The Guardian was backed in its support for Kerry by the business-oriented Financial Times. It called Bush's challenger "the better, safer choice" for Americans to pick next week. Even the respected British Economist newsmagazine on Thursday reversed its 2000 endorsement of Bush, arguing this year Kerry was the man for the most important job on the planet.

"It was a difficult call," said The Economist editor Bill Emmott. "But in the end we felt [Bush] has been too incompetent to deserve re-election."

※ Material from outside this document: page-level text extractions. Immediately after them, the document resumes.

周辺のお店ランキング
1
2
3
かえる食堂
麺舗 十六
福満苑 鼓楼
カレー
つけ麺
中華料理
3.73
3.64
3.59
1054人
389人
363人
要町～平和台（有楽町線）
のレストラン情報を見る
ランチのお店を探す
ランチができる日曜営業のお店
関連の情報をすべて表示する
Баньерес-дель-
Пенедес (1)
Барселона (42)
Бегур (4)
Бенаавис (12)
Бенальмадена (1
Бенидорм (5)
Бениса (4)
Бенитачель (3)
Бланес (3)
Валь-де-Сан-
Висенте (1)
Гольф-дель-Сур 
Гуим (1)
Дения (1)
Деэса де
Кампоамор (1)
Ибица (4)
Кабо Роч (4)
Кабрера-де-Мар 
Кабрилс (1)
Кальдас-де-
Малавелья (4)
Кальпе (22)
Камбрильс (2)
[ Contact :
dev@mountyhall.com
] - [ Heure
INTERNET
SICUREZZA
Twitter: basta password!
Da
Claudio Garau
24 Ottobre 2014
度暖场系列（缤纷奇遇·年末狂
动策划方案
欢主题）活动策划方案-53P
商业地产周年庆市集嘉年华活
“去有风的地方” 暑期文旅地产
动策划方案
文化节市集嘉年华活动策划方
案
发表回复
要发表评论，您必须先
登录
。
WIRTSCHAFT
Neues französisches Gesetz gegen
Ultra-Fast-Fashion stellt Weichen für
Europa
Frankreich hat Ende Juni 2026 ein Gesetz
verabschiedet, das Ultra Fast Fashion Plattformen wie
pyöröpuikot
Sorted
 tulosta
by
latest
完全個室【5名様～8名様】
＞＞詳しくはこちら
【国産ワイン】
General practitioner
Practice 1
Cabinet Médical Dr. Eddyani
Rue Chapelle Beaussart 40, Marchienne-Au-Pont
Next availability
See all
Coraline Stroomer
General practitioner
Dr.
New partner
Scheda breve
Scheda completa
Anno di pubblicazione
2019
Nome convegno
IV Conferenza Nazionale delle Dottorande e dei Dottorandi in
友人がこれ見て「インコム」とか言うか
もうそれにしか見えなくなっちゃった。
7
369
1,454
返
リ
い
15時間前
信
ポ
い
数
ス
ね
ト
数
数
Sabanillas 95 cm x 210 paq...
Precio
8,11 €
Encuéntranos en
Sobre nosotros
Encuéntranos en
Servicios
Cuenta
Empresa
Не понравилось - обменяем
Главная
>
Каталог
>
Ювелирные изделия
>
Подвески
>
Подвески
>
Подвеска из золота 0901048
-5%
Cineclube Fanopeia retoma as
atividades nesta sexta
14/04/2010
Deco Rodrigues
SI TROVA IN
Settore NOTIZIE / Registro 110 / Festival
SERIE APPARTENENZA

George Bush mit Laura Busch mit Flagge in Iowa

The Economist said it has a right to plead for a US candidate since some 45 percent of its sales were in the United States. That can't be said for Germany's tabloid Bild. However, the paper does have the largest circulation in Europe, reaching an estimated 12 million readers daily. Despite Germans' overwhelming antipathy for Bush and his policies, Bild was one of the few foreign publications to back the incumbent for reelection.

Bild for Bush

Published by the conservative Springer Verlag, Bild said Bush was a known quantity in Europe and that he had learned from the mistakes of his first term. The paper also argued Bush had a better sense than Kerry of what Washington could expect from its transatlantic partners. That's a reference to the assumption that Kerry will ask Iraq war opponents France and Germany to contribute troops to help stabilize the country.

"Bush knows that Europe and Germany do not have the military capacity for a significantly larger commitment of troops beyond their current deployments abroad," Bild journalist Hugo Müller-Vogg said in the endorsement.

The tabloid also said that Kerry would wage a weaker war on terror than Bush and had done little to explain how he would lead the United States on the world stage.

Of course, most Americans are left cold by all of the interest in their election, but that likely won't stop Europeans and others from offering their opinions in the future according to some media watchers.

"It's another symbol of globalization," Roy Greenslade, a British journalism professor and media columnist, told the Reuters news agency. "We realize that the world is more important than its borders, and that everything crosses borders, including media."